No se trata de idealizarlos, pero sí de constatar que la ecuación “democracia liberal + libre mercado = éxito” no es la única posible.
Cuba: el ejemplo que incomoda
Desde 1959, Cuba representa una anomalía. Un país pequeño, subdesarrollado, agredido, bloqueado, sin grandes recursos naturales, que logró alfabetizar a su población en un año, enviar médicos por todo el mundo, garantizar salud gratuita, resistir sin rendirse. Su revolución no fue perfecta, ni mucho menos, pero plantó una bandera que el imperialismo no podía tolerar: el mensaje de que otro camino era posible, incluso en América Latina.

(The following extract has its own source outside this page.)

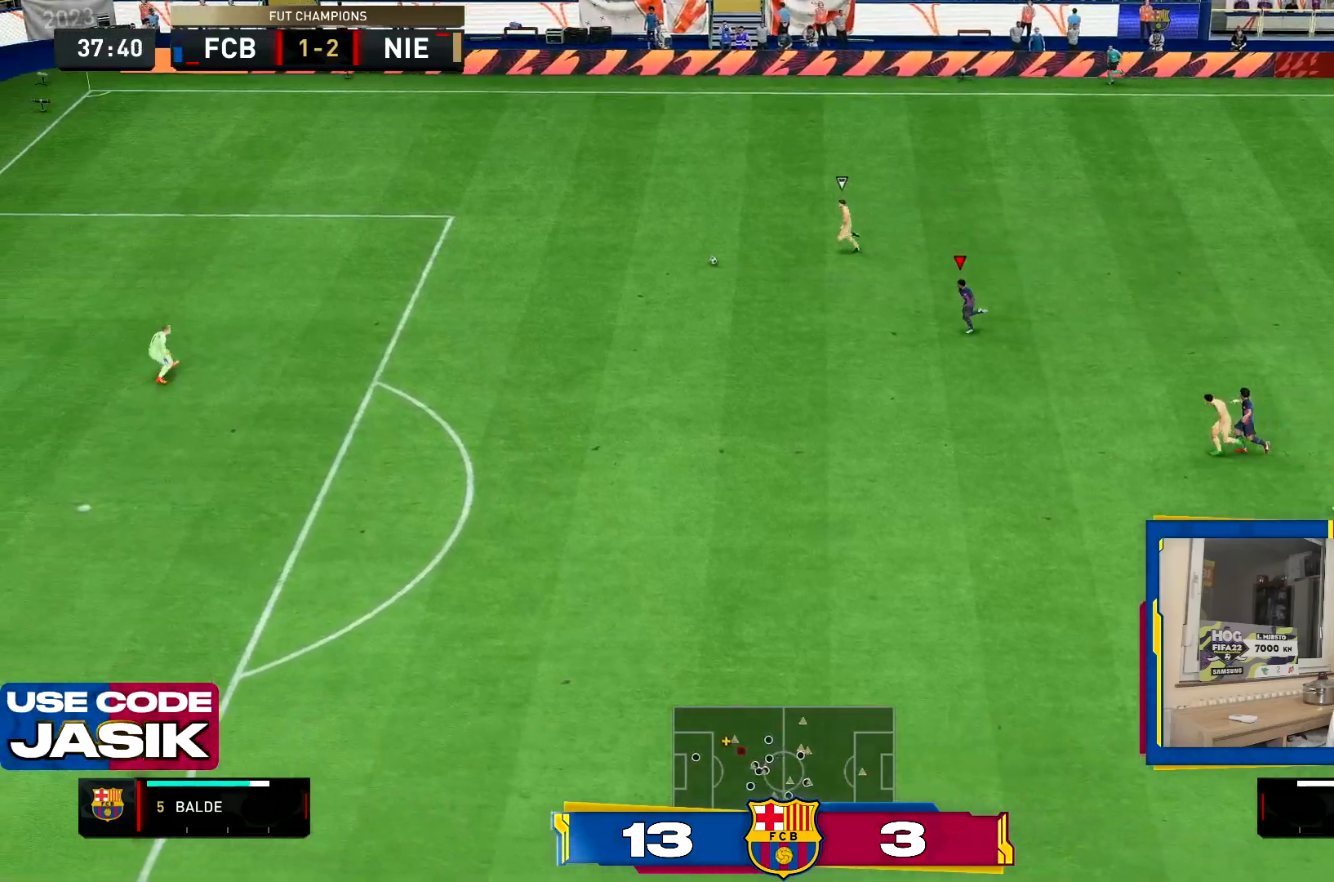
{"buttons": ["R2"], "left_stick": "down-left", "right_stick": "center", "events": [[351, "left_stick", "down-left"]]}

Y eso, para el sistema, es imperdonable. El verdadero “pecado” de Cuba no fue expropiar empresas estadounidenses, sino demostrar que se podía vivir de otro modo, con justicia social como horizonte. Por eso, durante más de seis décadas, Washington ha aplicado una política obsesiva de asfixia económica, diplomática y mediática contra la isla.
El propio memorando de 1960 del subsecretario Lester Mallory lo admite con claridad:
> “La mayoría de los cubanos apoya a Castro... El único modo previsible de minar su apoyo interno es mediante el desencanto y la insatisfacción basada en la insatisfacción económica... Debemos emplear rápidamente todos los medios posibles para debilitar la vida económica de Cuba.”
La meta era clara: que el ejemplo cubano fracasara. No por errores propios, sino porque no se le permitió respirar.
Una mirada distinta sobre el “éxito”
¿Y si cambiáramos los lentes con los que medimos el éxito? ¿Y si preguntáramos cuánta dignidad genera un sistema, cuánta humanidad promueve, cuánta justicia distribuye? ¿Y si el éxito no fuera acumular, sino compartir?
Como decía José Martí:
> “Ser bueno es el único modo de ser dichoso. Ser culto es el único modo de ser libre.”
Frente a la lógica fría de los números y los mercados, existen otras lógicas, otras medidas, otras formas de construir sentido. Y muchas veces, quienes han sido catalogados como fracasados por no ajustarse al molde del éxito capitalista, son en realidad semillas de otro mundo posible.